When Farm Weekly spoke to the newest WALRC producer members at the Muresk Smart Farm Showcase recently, giving back to their industry was the theme when it came to why they got involved.
"This is an opportunity for us to give back to the industry we live and work in," Manypeaks beef producer Richard Metcalfe said.
"We all contribute levy dollars to MLA and to have the opportunity to have input on where those dollars are invested is fantastic."
The position on the committee involves a lot of reading through research proposals but Mr Metcalfe said it looked interesting at first glance.
"It was fascinating having a first quick look through the sorts of projects that are out there," he said.
"The majority are very relevant to commercial farming operations in WA and I look forward to joining the discussion on prioritising the projects to be moved forward."

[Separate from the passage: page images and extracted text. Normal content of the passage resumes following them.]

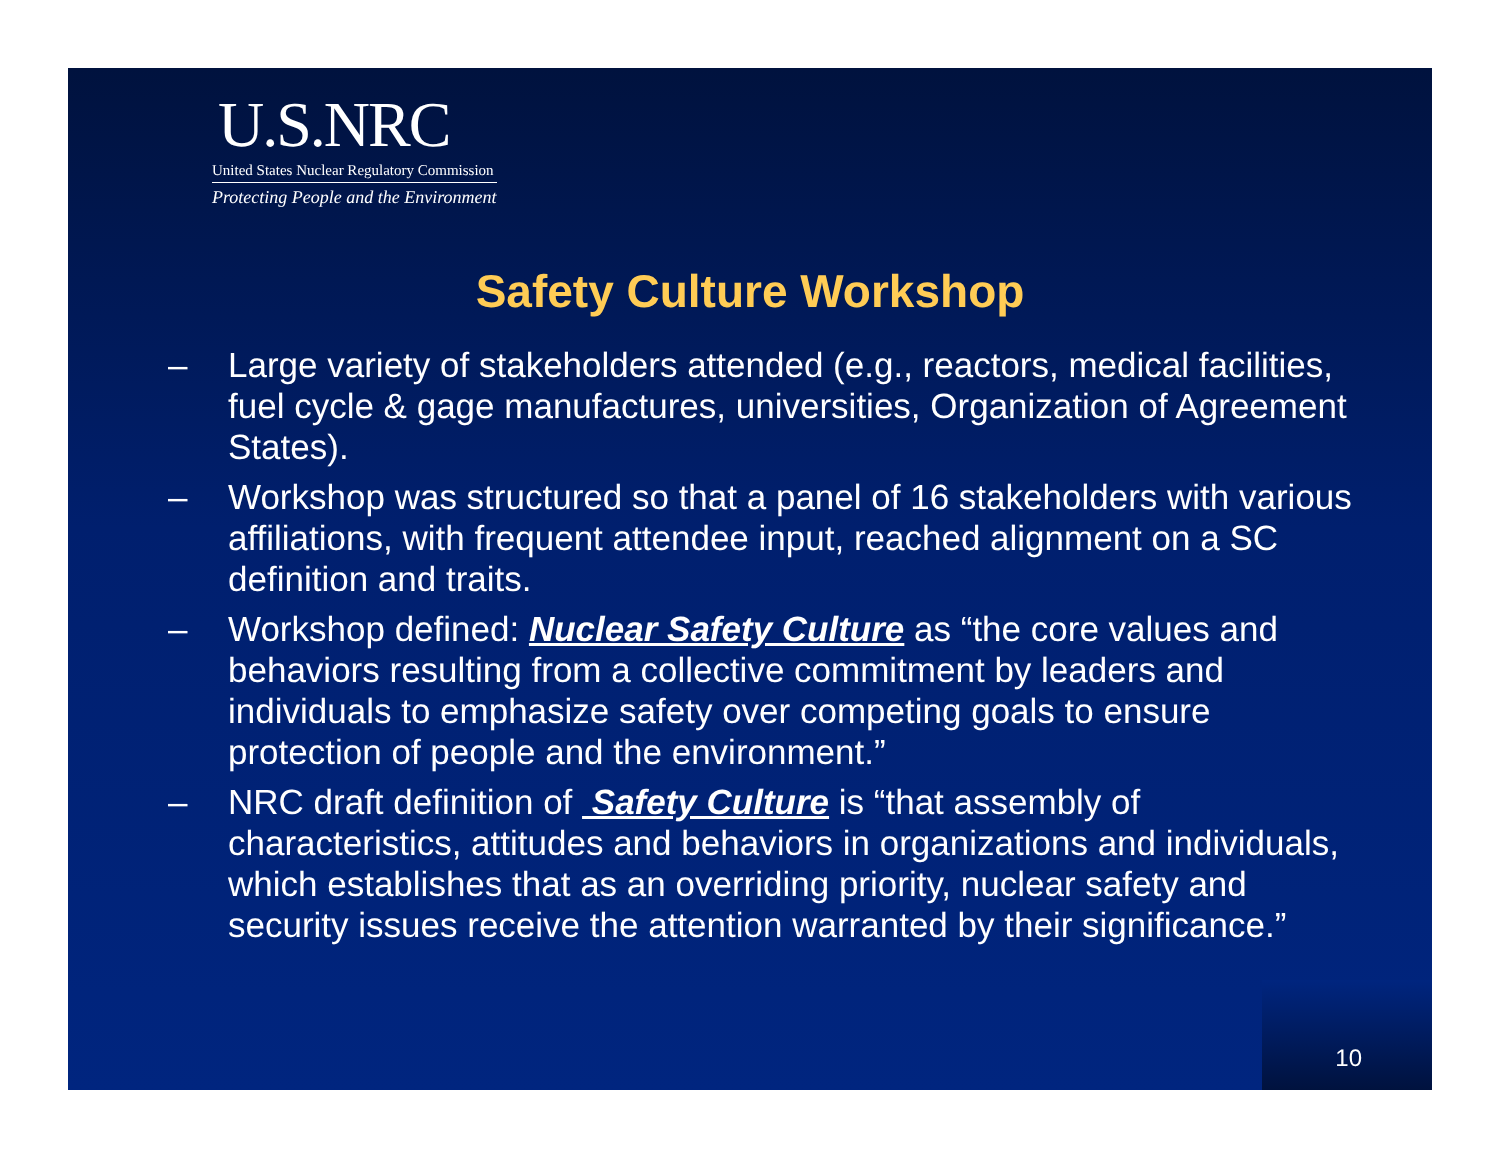U.S.NRC
United States Nuclear Regulatory Commission
Protecting People and the Environment
Safety Culture Workshop
– Large variety of stakeholders attended (e.g., reactors, medical facilities, fuel cycle & gage manufactures, universities, Organization of Agreement States).
– Workshop was structured so that a panel of 16 stakeholders with various affiliations, with frequent attendee input, reached alignment on a SC definition and traits.
– Workshop defined: Nuclear Safety Culture as “the core values and behaviors resulting from a collective commitment by leaders and individuals to emphasize safety over competing goals to ensure protection of people and the environment.”
– NRC draft definition of Safety Culture is “that assembly of characteristics, attitudes and behaviors in organizations and individuals, which establishes that as an overriding priority, nuclear safety and security issues receive the attention warranted by their significance.”
10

Wickepin producer Audrey Bird and Facey Group co-founder runs a mixed cropping and sheep enterprise.
"I'm very interested in increasing sheep production and by joining WALRC, I now have another opportunity to help drive production in our industry," Ms Bird said.
"I look forward to having an opportunity to have a say on research projects which can have a local impact for producers here in WA, and ensuring that it is research that is WA relevant.
"Joining WALRC is also a great opportunity to learn from and interact with other producers with a common interest so I'm looking forward to getting into the work."
The calibre of producer members from across WA getting involved with WALRC is crucial to the success of the group according to Dr Watts.
"The process is designed to ensure a comprehensive collection of what research activities will provide tangible on-ground benefit to beef and sheep producers," Dr Watts said.
"We have producers on the council but importantly, we also have strong industry representation with contribution from the Australian Association of Agricultural Consultants and the NRM (natural resource management) sector.
The Department of Primary Industries and Regional Development, The University of Western Australia, CSIRO and Murdoch University are also involved, providing a collaborative structure between producer and researcher from the start.
For the producer panel, a big part of the consideration process is about looking at practical implementation of the projects that come across their desks.
The new WALRC members were keenly observing interactive forums with producers facilitated by Dr Watts at Muresk and York recently, where producers were quizzed about issues facing their livestock businesses.
The interactive forum has been a staple of WALRC meetings with members taking note of what matters to producers which will then aid in their deliberations over priority setting of research projects.
THE WALRC team met last month to prepare its submission to Meat & Livestock Australia (MLA) for its annual review of red meat research and extension priorities.
The dataset of ideas was collected from more than 700 individual contacts via WALRC forums around WA which were then synthesised into the top 10 issues that would 'make a difference' if addressed from either a research or extension perspective in WA.
The WALRC contribution will form part of the final set of guidelines that will be associated with MLA research and development project calls and MLA producer demonstration site applications.
The review process involved eight producer members of the WALRC team, representatives from Australian Association of Agricultural Consultants WA and Natural Resource Management of WA plus WALRC co-investors DPIRD, CSIRO, Murdoch and UWA.
"The review process was thorough and rigorous with all ideas put forward assessed for their level of potential impact, if funded," WALRC chairman Dr Tim Watts said.
The next step in the cycle will be when project applications are received by MLA and the WALRC producer members will reconvene to provide the first assessment of these proposals.
"This is something we take very seriously and in fact all of our producer members undergo training in the process of objective assessment of the proposals ahead of the review," Dr Watts said.